All the elements were in place for a good-time New Orleans-style party. Basin Streets’ rock-solid roster, which the hometown label carefully developed over the last five years, boasts some of the city’s finest, most-respected and best-loved musicians. Trumpeter Kermit Ruffins, the first to sign with the Basin Street, was also first to take the bandstand with his Barbecue Swingers. The combo, which specializes in traditional jazz and swing, jumped this night with the hot syncopations of drummer Herlin Riley and was further augmented by the clarinet of labelmate Michael White.

It was a night of mix-and-match among these affable musicians who, though they might come from different genres, share a common language that is laced with a New Orleans accent.

“Brother Irvin, come play a number with the old man,” beckoned Ruffins to fellow trumpeter Irvin Mayfield, who does double duty on the label leading his own band and co-leading–with percussion master Bill Summers–the very successful Latin jazz ensemble, Los Hombres Calientes.

The mood and rhythm later moved in a new, though totally natural, direction as Mayfield headed a group with a mind to dig into some modern jazz. With a very animated Riley remaining behind the drums and Los Hombres’ pianist Victor Atkins and bassist Edwin Livingston taking over in the rhythm section, the enthusiastic ensemble soared on “Mr. P.C.”

By this time Tipitina’s was packed with appreciative fans and the party was on a roll. Few musicians could, or would want to, step out for a solo performance at such a moment. But then, few musicians have the sheer power and magnetism of pianist/vocalist Henry Butler, a new Basin Streets acquisition. The previously rather boisterous crowd became hushed when Butler performed his soulful, gospel-tinged rendition of “You Are My Sunshine.” He held church.
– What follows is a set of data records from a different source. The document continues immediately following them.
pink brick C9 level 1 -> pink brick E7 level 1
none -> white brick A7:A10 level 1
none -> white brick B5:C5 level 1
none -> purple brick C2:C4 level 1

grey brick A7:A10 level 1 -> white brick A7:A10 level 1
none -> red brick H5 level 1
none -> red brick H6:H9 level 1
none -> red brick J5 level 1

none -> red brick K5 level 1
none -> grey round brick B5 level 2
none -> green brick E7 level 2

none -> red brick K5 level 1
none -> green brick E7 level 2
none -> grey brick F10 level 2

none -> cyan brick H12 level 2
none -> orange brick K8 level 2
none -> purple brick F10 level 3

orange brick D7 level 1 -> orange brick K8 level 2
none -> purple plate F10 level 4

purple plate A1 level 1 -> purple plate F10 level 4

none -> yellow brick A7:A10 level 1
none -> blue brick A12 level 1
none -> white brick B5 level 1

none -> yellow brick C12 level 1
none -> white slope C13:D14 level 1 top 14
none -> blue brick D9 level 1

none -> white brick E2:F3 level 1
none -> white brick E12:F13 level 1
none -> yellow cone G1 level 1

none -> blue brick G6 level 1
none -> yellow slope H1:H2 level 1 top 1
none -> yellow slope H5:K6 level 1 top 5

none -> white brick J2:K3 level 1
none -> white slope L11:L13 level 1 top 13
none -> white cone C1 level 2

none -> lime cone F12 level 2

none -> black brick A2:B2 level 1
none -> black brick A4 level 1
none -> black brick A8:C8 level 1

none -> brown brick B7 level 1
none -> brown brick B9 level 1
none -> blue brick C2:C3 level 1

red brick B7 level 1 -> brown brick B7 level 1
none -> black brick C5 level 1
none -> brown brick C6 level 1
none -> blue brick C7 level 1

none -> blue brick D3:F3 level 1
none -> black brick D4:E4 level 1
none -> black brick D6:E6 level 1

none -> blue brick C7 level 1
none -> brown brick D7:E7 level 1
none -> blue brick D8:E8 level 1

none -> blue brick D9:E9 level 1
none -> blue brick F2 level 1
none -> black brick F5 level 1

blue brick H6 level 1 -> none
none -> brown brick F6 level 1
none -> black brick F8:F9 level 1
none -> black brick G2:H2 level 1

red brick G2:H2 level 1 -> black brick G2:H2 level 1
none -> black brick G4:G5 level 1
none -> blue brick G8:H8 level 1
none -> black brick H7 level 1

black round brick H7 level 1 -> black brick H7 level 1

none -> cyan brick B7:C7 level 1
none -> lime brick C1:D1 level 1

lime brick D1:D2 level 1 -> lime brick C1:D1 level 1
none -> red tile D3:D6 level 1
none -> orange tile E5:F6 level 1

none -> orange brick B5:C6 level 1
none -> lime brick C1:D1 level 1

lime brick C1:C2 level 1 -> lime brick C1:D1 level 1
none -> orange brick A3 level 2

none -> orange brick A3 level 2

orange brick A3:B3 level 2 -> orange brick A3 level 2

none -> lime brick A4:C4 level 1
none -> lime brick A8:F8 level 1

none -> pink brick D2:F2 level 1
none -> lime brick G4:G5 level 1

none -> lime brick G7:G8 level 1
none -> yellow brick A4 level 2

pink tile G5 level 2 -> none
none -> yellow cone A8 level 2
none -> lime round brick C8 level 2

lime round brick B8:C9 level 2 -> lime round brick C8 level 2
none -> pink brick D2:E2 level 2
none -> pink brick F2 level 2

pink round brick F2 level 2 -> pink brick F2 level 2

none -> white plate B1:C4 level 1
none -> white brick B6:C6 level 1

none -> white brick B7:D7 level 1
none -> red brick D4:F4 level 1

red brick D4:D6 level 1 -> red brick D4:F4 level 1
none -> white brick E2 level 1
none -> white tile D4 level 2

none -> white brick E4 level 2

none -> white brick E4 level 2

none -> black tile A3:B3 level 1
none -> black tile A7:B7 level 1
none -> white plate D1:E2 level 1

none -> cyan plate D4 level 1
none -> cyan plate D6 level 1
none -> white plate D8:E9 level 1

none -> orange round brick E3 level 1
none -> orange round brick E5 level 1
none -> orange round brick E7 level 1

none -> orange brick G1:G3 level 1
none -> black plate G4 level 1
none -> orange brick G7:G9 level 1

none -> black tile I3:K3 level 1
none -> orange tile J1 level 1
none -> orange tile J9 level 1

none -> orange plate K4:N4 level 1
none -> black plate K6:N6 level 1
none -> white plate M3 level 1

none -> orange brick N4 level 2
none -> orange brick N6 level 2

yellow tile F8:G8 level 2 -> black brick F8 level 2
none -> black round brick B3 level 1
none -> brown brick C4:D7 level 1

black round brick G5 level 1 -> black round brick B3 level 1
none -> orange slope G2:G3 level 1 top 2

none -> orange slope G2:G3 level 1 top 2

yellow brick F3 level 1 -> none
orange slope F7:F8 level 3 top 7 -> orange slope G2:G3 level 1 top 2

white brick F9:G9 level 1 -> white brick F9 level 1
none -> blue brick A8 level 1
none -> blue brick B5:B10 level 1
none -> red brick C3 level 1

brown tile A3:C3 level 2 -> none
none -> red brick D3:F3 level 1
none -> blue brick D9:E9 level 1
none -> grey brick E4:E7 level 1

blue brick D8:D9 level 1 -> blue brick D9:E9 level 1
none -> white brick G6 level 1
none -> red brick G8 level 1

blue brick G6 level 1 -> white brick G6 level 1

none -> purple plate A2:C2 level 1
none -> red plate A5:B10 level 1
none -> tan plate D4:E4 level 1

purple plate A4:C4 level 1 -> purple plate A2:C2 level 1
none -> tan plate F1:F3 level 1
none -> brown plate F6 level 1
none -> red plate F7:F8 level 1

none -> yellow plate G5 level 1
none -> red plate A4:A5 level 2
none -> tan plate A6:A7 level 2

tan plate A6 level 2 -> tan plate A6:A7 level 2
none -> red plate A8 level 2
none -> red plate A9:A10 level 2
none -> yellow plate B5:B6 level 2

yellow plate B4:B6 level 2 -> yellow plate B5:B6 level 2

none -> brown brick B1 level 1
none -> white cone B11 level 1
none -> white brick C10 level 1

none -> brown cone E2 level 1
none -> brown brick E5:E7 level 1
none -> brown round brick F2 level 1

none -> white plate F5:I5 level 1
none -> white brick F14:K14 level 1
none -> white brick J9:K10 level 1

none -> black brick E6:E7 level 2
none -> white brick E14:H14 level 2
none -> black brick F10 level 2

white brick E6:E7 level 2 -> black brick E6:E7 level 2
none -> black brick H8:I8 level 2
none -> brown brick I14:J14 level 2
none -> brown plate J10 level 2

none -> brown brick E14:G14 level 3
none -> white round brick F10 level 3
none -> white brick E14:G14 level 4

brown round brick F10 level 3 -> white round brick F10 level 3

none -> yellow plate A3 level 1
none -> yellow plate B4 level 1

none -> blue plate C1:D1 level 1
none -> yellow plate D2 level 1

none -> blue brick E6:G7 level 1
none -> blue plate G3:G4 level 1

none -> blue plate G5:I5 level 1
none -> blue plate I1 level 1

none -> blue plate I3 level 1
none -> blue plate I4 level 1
This night, the New Orleans piano style reigned beneath the banner of the late great Professor Longhair that hangs triumphantly over the stage. Two of the genre’s greatest purveyors, Butler and Britain-transplant Jon Cleary, gave the keyboards workouts worthy of Fess himself. Cleary and his aptly named band, the Absolute Monster Gentleman, took a hold of the Meters’ classic “Just Kissed My Baby” and tore it up. Bill Summers, who sat in for Cleary’s entire set, brought extra rhythmic dimensions to crowd pleasers like Cleary’s clever original “When You Get Back” off the pianist’s debut release on the label. By the end of Cleary’s set, which ranged from New Orleans R&B to funk to swing, to reggae, another Basin Street artist, Jason Marsalis popped up on drums and the stage was full of horns. In the wee hours, “Hey Pockaway” reverberated in Tipitina’s as it has so many times before.